*Passage given:*
• • •

A Betch’s Guide to the Entry Level Job Search

By Is Vodka A Carb?

They said it was going to be hard. They said that it was going to suck. They said it was going to actually make you miss learning a semester’s worth of finance during one long night of Adderall popping in the lib. But no one told you it was going to be this traumatizing.

The entry-level job search is probably the most stressful thing a betch has ever dealt with. For starters, you don’t even know WTF you want to do, you just majored in Comm because your sorority sister told you it was easy. Plus, you’re not even sure which city you want to move to, like how are you supposed to apply for jobs if you don’t even have a bestie committing to moving with you? Not to mention you have no idea how to make an excel spreadsheet…. But rest assured betches, it’s all going to be okay. And if it’s not, mom and dad are always just a tearful wire transfer away.

Step One: Social Media Cleanse

Before you can start applying for positions, you need to rid yourself of all evidence that you just had the most fun four years of your life. Google yourself to find out what’s out there, cry a little, and then change your Instagram and Twitter to private and try your best to close your Facebook up like Fort Knox. Likely, even hiding your tagged photos isn’t going to help and you’re going to realize that you need to change your Facebook name to “Molly Weiners.” Worth it. On the other hand, it’s time to buff up your LinkedIn by finally adding your three bullshit internships and blocking all the random mid-tier loan specialists who connected with you freshman year.

• • •

*Information supplied:*
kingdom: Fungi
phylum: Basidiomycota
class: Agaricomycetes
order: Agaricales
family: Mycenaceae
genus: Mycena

• • •

*Work to do:*
1. Could you give the job-search guide again from "Step One: Social" to "you freshman year.", changing "Fort Knox" to "a bank vault"?
2. In the job-search guide, what name might you need to change your Facebook name to?
3. Could you carry on the job-search guide from where it stops?
The data stands apart from the job-search guide.

*Answer set:*
1.
Step One: Social Media Cleanse

Before you can start applying for positions, you need to rid yourself of all evidence that you just had the most fun four years of your life. Google yourself to find out what’s out there, cry a little, and then change your Instagram and Twitter to private and try your best to close your Facebook up like a bank vault. Likely, even hiding your tagged photos isn’t going to help and you’re going to realize that you need to change your Facebook name to “Molly Weiners.” Worth it. On the other hand, it’s time to buff up your LinkedIn by finally adding your three bullshit internships and blocking all the random mid-tier loan specialists who connected with you freshman year.

2. "Molly Weiners."

3.
Step Two: Start Talking about Applying but Actually Just Drink

There is no better way to spot college seniors then at the bar at 4 in the afternoon sulking over a pitcher. When happy hour chats change from pregame plans to resume questions, you know you’re in a dark place. Actually just applying for jobs is overwhelming and impossible to handle, so instead betches in their final semester pace around like a hungry model all day instead of actually researching job openings. Then, when they go out to get things off their mind, they revert back to freshmrn and end the night by telling their bestie: “no bullshit I actually need you to hold my hair back.”

Step Three: Actually Apply

Although the online application might only be a page and a couple of attachments, expect yourself to labor over the details of the first one you send in to the point of actual OCD. Then, after a few of those bad boys you’ll realize no one is actually going to ever open it anyway and you’ll start sending them in without so much as a spellcheck. Oops.

Step Four: Call Your Dad

Reverting back to what you should’ve done all along, it’s helpful to just shoot your Dad a text and be like “Yo, can you ask your friends if any of their companies will hire me?” Next minute you’ll have five interviews in the next two weeks, and halfway in between explaining their mission station and their 401K benefit package you’ll realize the last thing you want is a job anyway.

….One way ticket to Europe, anyone?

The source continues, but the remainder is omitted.